### ACTION ITEM
Take the line that contains "- Modify tests" as the first line and the final line of the records as the last; return exactly those lines and the lines between.

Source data
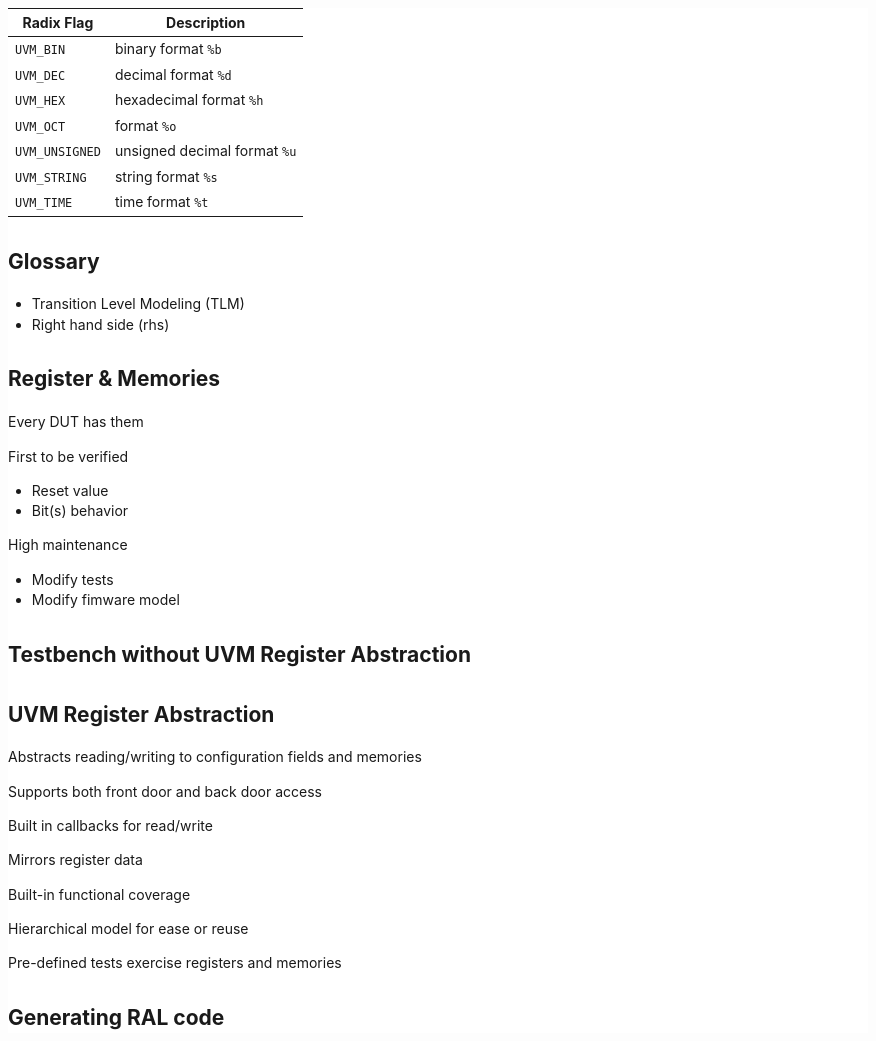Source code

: | Radix Flag     | Description                  |
| -------------- | ---------------------------- |
| `UVM_BIN`      | binary format `%b`           |
| `UVM_DEC`      | decimal format `%d`          |
| `UVM_HEX`      | hexadecimal format `%h`      |
| `UVM_OCT`      | format `%o`                  |
| `UVM_UNSIGNED` | unsigned decimal format `%u` |
| `UVM_STRING`   | string format `%s`           |
| `UVM_TIME`     | time format `%t`             |

## Glossary

- Transition Level Modeling (TLM)
- Right hand side (rhs)

## Register & Memories

Every DUT has them

First to be verified

- Reset value
- Bit(s) behavior

High maintenance

- Modify tests
- Modify fimware model

## Testbench without UVM Register Abstraction

## UVM Register Abstraction

Abstracts reading/writing to configuration fields and memories

Supports both front door and back door access

Built in callbacks for read/write

Mirrors register data

Built-in functional coverage

Hierarchical model for ease or reuse

Pre-defined tests exercise registers and memories

## Generating RAL code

### EXERCISE SOLUTION
- Modify tests
- Modify fimware model

## Testbench without UVM Register Abstraction

## UVM Register Abstraction

Abstracts reading/writing to configuration fields and memories

Supports both front door and back door access

Built in callbacks for read/write

Mirrors register data

Built-in functional coverage

Hierarchical model for ease or reuse

Pre-defined tests exercise registers and memories

## Generating RAL code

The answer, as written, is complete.